Maps isn’t the only area where Apple is trying to butt heads with Google. Through upgrades to its Spotlight search feature, Apple will allow users to find content without opening their web browsers. Some of these new searches will match the user’s query with content contained inside installed apps, meaning that the Internet won’t even be involved in these results.

iOS 9 will ship with Proactive, an update to Siri. It will provide helpful reminders for upcoming events and make predictions about what apps you want to open next. This is pretty similar to what Google Now is capable of, but the search leader collates vast amounts of data across several platforms to achieve this. Apple management has stressed that Proactive will only use data local to the device upon which it is running so that users’ privacy is respected. While this sounds good on the surface, Apple may be trying to turn a necessity into a virtue as it simply doesn’t have access to the enormous databases of customer information that Google uses.

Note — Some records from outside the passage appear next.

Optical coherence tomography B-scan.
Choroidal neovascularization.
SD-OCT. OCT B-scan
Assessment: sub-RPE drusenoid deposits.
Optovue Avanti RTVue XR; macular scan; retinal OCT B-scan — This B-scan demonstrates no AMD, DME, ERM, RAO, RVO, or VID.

The HomeKit infrastructure will now feature expanded compatibility with sophisticated home automation equipment. Until now, HomeKit was limited to interacting with relatively simple devices like your home security system or thermostat. The recently announced decision to open source the Swift 2.0 development language along with the enhanced capabilities of HomeKit mean that we could see home automation transform from a playground for tech enthusiasts into an everyday part of normal life.

New iterations of the iPad will ship with iOS 9 and will be able have more than one window open at a time. This may convince many, who view tablets as mere toys, that serious work can be performed on them. Meanwhile, Macbooks and desktop systems will get to take advantage of OS X 10.11 “El Capitan,” which includes natural language Spotlight searches and the Metal 3D API for improved graphics performance.

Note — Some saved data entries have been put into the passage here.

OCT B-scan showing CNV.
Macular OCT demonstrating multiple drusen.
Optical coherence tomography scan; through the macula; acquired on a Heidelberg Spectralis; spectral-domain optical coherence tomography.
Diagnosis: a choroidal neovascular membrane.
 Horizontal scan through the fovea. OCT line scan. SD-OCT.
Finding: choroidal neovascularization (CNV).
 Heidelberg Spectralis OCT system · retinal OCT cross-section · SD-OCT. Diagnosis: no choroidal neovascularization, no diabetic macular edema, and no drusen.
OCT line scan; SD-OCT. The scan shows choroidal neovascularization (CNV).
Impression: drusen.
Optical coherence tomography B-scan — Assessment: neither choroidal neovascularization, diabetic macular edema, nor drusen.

Apple has a new News app that aims to present a customized selection of news articles pulled from leading publishers. You’ll be able to select topics and receive news that’s relevant to those fields, displayed attractively and adjusted for the dimensions of the device you’re using. Apple Music is another new product: a streaming music service. In addition to the normal features found in similar services, Apple Music will feature a live radio station operating 24/7, a social network connecting fans and artists, and playlists managed by actual human beings rather than automated algorithms. This may help it compete successfully against Spotify, Pandora, Google Play and others in the market.

Some have viewed the death of Steve Jobs as a blow to Apple’s innovation and creativity. It seems, however, that Apple already has a wealth of products on the market and would gain more by perfecting its existing lineup rather than questing quixotically after the next big thing. It will be interesting to see how the rivalry between Apple and Google shapes up in the near future. However it turns out, we’re likely to see many more user-friendly and accessible systems from Apple before it runs out of steam, which may not happen for decades to come.